Text passage ::
* begin *
Tax reform legislation passed in December 2017 affects almost every taxpayer. The IRS is working closely with partners in the tax return preparation and tax software industries to prepare for tax reform affecting tax year 2018. This ongoing collaboration ensures that taxpayers can continue to rely on the IRS, tax professionals and tax software programs when it’s time to file their returns.

As people prepare to file their 2018 tax returns in 2019, they can visit IRS.gov for answers to their questions about tax reform. Here are several of the resources that will help taxpayers find out how this law affects them:

Tax reform provisions that affect individuals

This is the main tax reform page with information for individual taxpayers. It includes dozens of links to more information on topics from withholding and tax credits to deductions and savings plans.

Tax Reform Basics for Individuals and Families

This publication provides information to help individual taxpayers understand the Tax Cuts and Jobs Act and how to comply with federal tax return filing requirements.

Tax reform resources

On this page, taxpayers can find helpful products including news releases, tax reform tax tips, revenue procedures, fact sheets, FAQs and drop-in articles.

Steps to Take Now to Get a Jump on Next Year’s Taxes

This page has dozens of resources and tools that people can visit now or any time before they file their 2018 tax returns.
* end *
Extracted data ::
* begin *
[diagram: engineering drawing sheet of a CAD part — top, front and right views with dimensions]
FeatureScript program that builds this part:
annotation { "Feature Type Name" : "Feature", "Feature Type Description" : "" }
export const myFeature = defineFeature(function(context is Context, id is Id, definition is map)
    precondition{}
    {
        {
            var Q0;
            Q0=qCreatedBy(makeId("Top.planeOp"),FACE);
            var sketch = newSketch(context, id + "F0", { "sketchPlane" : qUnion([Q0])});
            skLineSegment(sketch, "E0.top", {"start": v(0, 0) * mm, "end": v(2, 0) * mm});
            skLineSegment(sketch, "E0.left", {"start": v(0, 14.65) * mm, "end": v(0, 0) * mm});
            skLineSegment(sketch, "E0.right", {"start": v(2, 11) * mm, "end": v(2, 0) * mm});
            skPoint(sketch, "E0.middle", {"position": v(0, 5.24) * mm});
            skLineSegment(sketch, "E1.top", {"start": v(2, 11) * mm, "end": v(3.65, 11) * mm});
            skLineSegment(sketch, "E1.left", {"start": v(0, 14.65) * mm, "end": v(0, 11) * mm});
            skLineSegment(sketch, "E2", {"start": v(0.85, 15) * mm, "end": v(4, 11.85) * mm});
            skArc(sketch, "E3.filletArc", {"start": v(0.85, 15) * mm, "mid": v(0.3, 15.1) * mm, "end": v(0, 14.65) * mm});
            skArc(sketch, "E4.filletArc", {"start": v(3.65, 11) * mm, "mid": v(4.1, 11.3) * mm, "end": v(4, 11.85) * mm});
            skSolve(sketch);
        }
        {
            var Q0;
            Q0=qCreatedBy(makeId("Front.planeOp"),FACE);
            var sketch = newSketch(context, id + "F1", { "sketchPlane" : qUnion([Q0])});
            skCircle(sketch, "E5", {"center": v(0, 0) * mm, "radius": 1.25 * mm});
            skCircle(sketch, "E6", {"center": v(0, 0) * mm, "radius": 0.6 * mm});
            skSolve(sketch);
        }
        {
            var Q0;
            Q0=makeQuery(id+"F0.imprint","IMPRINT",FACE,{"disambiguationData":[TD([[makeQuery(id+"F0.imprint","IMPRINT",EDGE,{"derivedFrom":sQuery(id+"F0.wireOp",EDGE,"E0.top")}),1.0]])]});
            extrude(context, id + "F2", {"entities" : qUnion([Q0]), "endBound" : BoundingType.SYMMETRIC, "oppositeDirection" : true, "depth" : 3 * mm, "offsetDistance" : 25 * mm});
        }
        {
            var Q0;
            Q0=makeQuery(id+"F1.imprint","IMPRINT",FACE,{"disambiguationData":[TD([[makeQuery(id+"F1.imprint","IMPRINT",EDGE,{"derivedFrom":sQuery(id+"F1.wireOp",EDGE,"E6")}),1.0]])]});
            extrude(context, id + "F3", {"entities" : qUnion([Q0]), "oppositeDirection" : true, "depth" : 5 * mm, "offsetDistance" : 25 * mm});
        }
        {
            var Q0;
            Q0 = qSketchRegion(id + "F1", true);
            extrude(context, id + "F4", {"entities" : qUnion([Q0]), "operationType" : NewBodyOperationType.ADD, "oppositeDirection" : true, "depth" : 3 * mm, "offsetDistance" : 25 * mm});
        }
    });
* end *
What you are asked to do :: Can you continue the IRS tax reform text, starting after its last sentence? The items have nothing to do with the IRS tax reform text.

In response ::
Paycheck Checkup

This page has information for people doing a Paycheck Checkup to see if they’re withholding the right amount of tax from their paychecks. Taxpayers can perform a Paycheck Checkup at the beginning of 2019 to make sure their withholding is correct for the rest of the year.

IRS Withholding Calculator

One way in which taxpayers can do a Paycheck Checkup is to use the Withholding Calculator. Checking withholding can help taxpayers protect against having too little tax withheld and facing an unexpected tax bill or penalty at tax time.

Taxpayer Advocate

The Taxpayer Advocate Service’s Tax Reform Changes website, available in English and Spanish, explains what is changing and what is not this year for individuals. Its interactive information can be reviewed by tax topic or line by line using a Form 1040 example and is updated to show the new 2018 Form 1040 references.

Tax reform

The main tax reform webpage on IRS.gov features information for individuals, but also takes users directly to info for people who are self-employed. It is also a great resource for anyone who does taxes or accounting for a business or charity.

Share this tip on social media — #IRSTaxTip: Individuals can find answers to their questions about tax reform on IRS.gov. https://go.usa.gov/xE35V.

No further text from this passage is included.